悉皆屋の事業において、最も大切なのは「見立て」です。
着 物の仕立てや染め直し、メンテナンスなどすべての工程は、この「見立て」に よって成否が決まると言っても過言ではありません。
ー古い白生地の無地染めについて
古い白生地の無地染めにはトラブルが発生する要素が多く、慎重な対応が求められます。悉皆屋としての私たちは、着物の手入れや仕立替え、行出し、行詰め、袖丈詰め、無地染め、柄染めなどを行います。
最近持ち込まれる白生地は、30〜40年前に織られたものが多く、今まで加工されなかったのには理由があります。短尺、幅狭、シミや汚れ、サビ糸、深折れ、縮みなどの問題があります。これらを確認せずに無地染めを行うと、トラブルが発生することがあります。
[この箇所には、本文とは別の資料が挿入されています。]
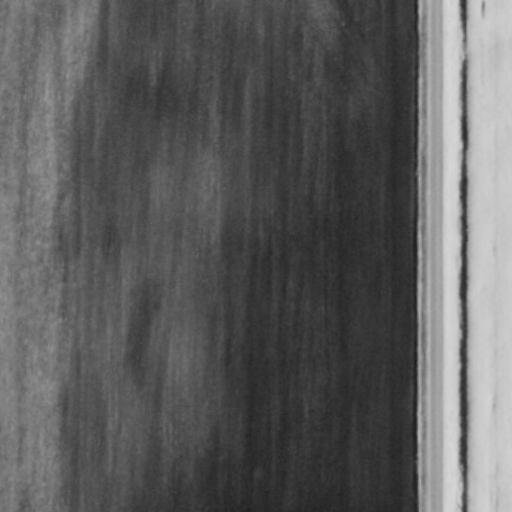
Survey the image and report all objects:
road: (435, 256)
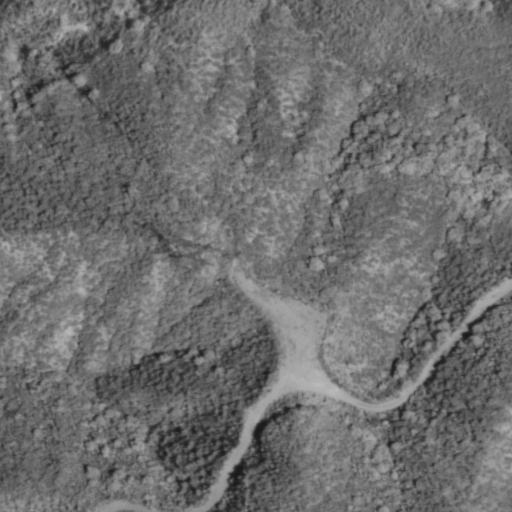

例えば、短尺の生地を染める場合は、お客様の希望する寸法に仕上げるための和裁の知識が必要です。幅狭の白生地では、希望通りの出来上がりが難しいこともあります。そのため、お客様には丁寧な説明を行い、必要に応じて伝票に記入していただくことがあります。
古い物を再生し、期待に応えるためには、長年の経験と着物全般の知識が求められます。